Lewat undangan sarapan di Istana Negara pagi ini, Jokowi pertemukan Ahok dan Ketua DPRD DKI Prasetio Edi Marsudi. Hasilnya, Fraksi PDI-Perjuangan DPRD DKI dipastikan tak akan mendukung pengguliran HMP Ahok.
Sepulang dari Istana, mantan Bupati Belitung itu awalnya mengaku hanya diundang sarapan saja oleh presiden. “Kita ngobrol aja bertiga, kan kita temen lama. Terus ngobrol lama,” kata Ahok, Selasa (14/4).
Saat didesak, Ahok akhirnya akui di pertemuan tadi pagi salah satunya membahas rencana HMP yang digulirkan Anggota Dewan. “Jadi presiden kita putusin Fraksi PDI- Perjuangan nggak mungkin mengajukan Hak Menyatakan Pendapat. Soal Pras ketua DPRD masih mengadopsi yang lain itu urusan ketua, yang penting PDI-P tidak,” ujar dia.
Ahok tampaknya gentar dengan semakin solidnya fraksi di DPRD untuk dukung pengguliran HMP yang bisa berujung pemakzulan dirinya.
Dipastikan sudah ada tiga fraksi di DPRD yang dukung HMP digulirkan. Yakni, Gerindra, PPP dan Demokrat.
Kemarin, Ketua Fraksi Demokrat-PAN Lucky P Sastrawiria mengatakan keputusan diambil berdasarkan pengamatan usai hasil temuan panitia angket mengenai pelanggaran Ahok diparipurnakan.
“Setelah kita amati, ya ternyata kita memang harus mendukung dilakukannya hak menyatakan pendapat,” kata Lucky saat dihubungi wartawan, Senin (13/4).
Sebelumnya, pakar hukum tata negara Margarito Kamis mengatakan pengguliran HMP terhadap Ahok merupakan konsekwensi dari DPRD untuk menegakkan konstitusi.
Dia heran DPRD seperti ragu gulirkan HMP terhadap Ahok. Padahal sudah jelas investigasi Pansus Angket temukan adanya pelanggaran yang dilakukan Ahok.
Menurut dia, dengan sudah jelasnya pelanggaran yang dilakukan Ahok, tidak ada pilihan lain bagi DPRD selain harus gulirkan HMP.
Kata Margarito, DPRD DKI punya kewajiban untuk menegakkan hukum.
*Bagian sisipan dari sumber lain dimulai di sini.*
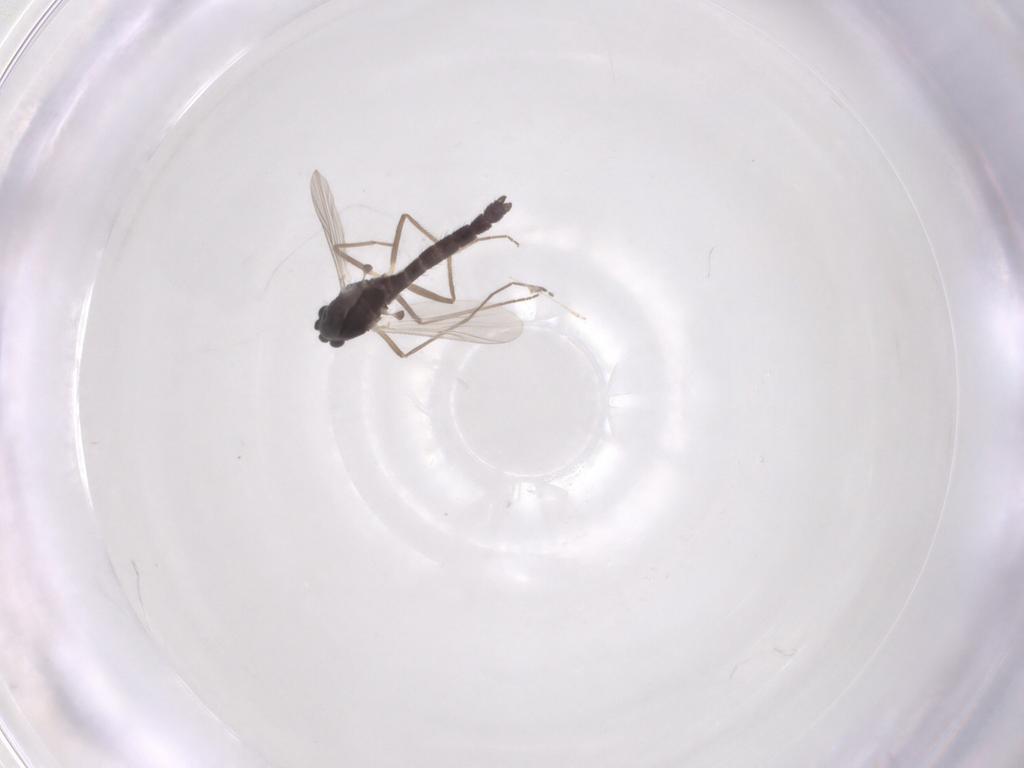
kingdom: Animalia
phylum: Arthropoda
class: Insecta
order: Diptera
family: Chironomidae
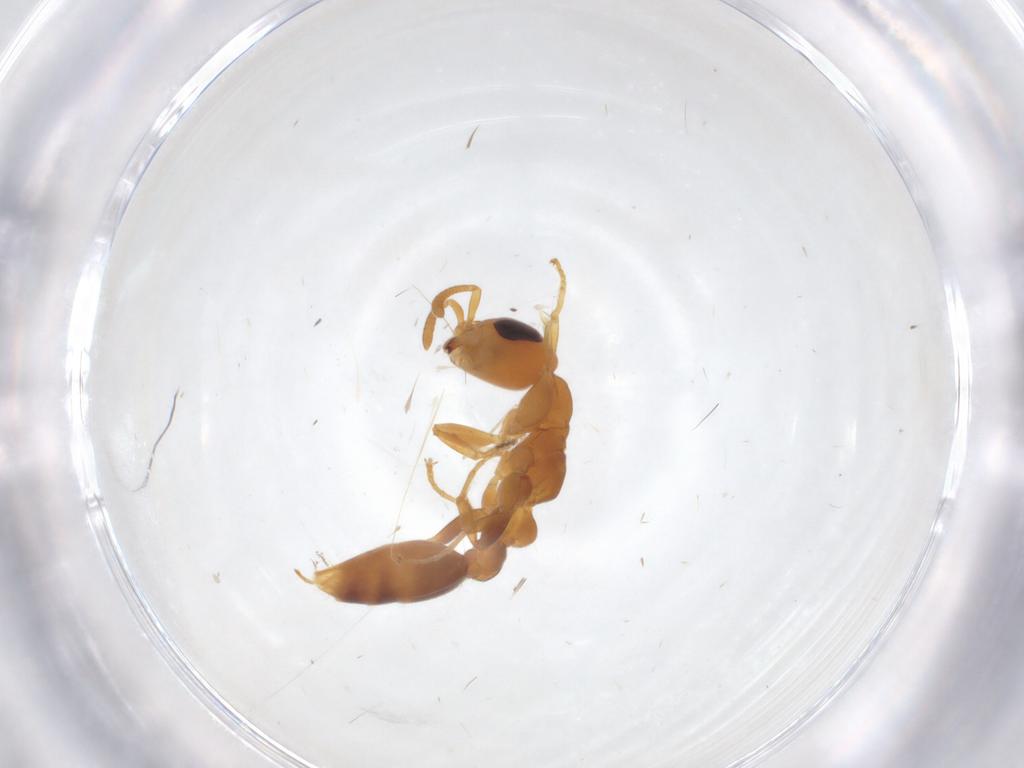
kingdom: Animalia
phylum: Arthropoda
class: Insecta
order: Hymenoptera
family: Formicidae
Sehingga, setelah temukan pelanggaran Ahok maka harus diselesaikan ke tahapan selanjutnya untuk pemberian sanksi. “Untuk menegakkan hukum tiada lain dengan melakukan HMP,” ujar dia, saat dihubungi Aktual.co, Selasa (7/4).
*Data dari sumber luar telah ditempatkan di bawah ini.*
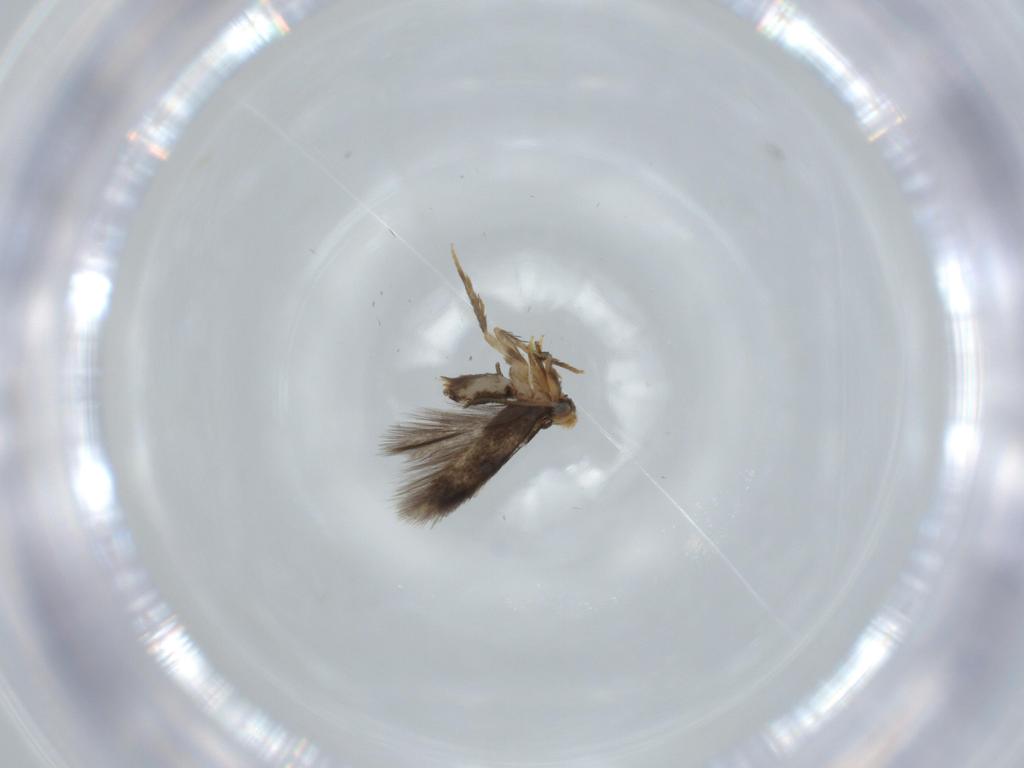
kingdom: Animalia
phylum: Arthropoda
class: Insecta
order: Lepidoptera
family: Nepticulidae
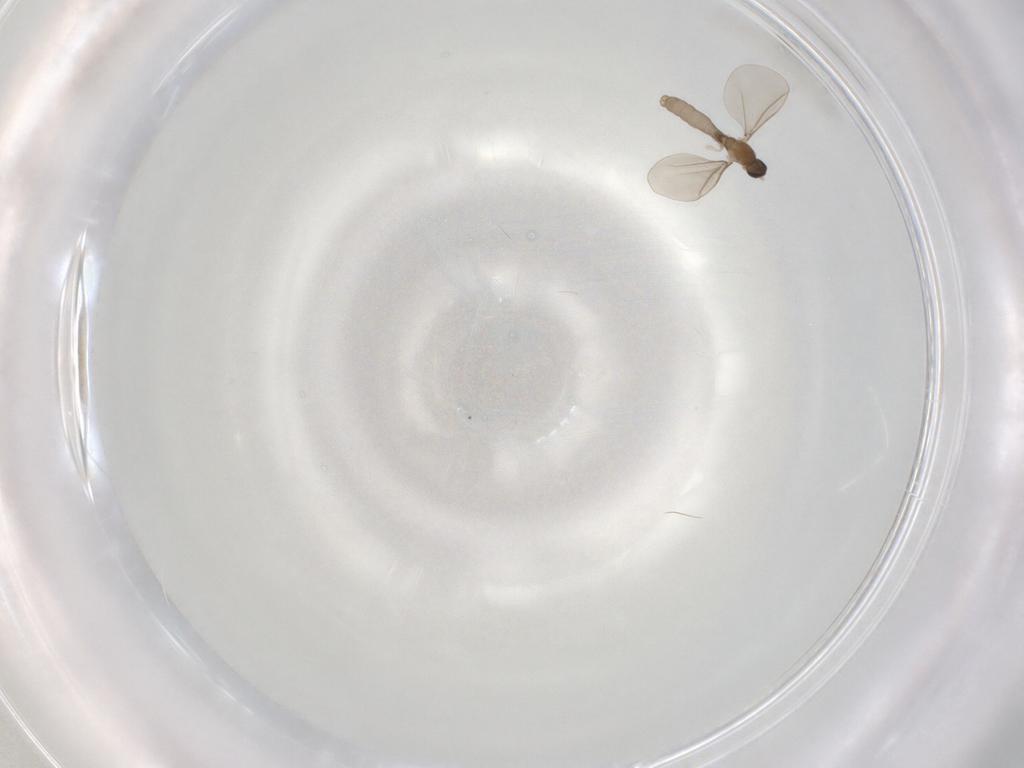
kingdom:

Kalau DPRD DKI sampai tidak menggulirkan HMP, sambung Margarito, itu sama saja dengan mengatakan Ahok tidak melakukan pelanggaran hukum. “Kalau begitu apa artinya temuan pelanggaran-pelanggaran Ahok di investigasi pansus angket? Berarti mereka tidak mau menegakkan hukum,” ucap dia.
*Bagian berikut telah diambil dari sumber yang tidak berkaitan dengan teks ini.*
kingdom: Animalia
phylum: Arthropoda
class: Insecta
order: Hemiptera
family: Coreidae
Pansus angket DPRD DKI menemukan peraturan/ Undang-Undang yang dilanggar Ahok, yakni:
1. UU No.17/2003 tentang Keuangan Negara.2. UU No.28/1999 tentang Asas-asas Umum Pemerintahan yang Baik.3. UU No.23/2014 tentang Pemerintahan Daerah.4. PP No.58/2005 tentang Pengelolaan Keuangan Daerah.5. PP No.79/2005 tentang Pedoman Pembinaan dan Pengawasan Penyelenggaraan Pemerintahan Daerah.6. Permendagri No.13/2006 tentang Pedoman Pengelolaan Keuangaan Daerah.7. Permendagri No.37/2014 tentang Pedoman Penyusunan APBD Tahun 20158. Permenkeu No.46/PMK.02/2006 tentang Tata Cara Penyampaian Informasi Keuangan Daerah.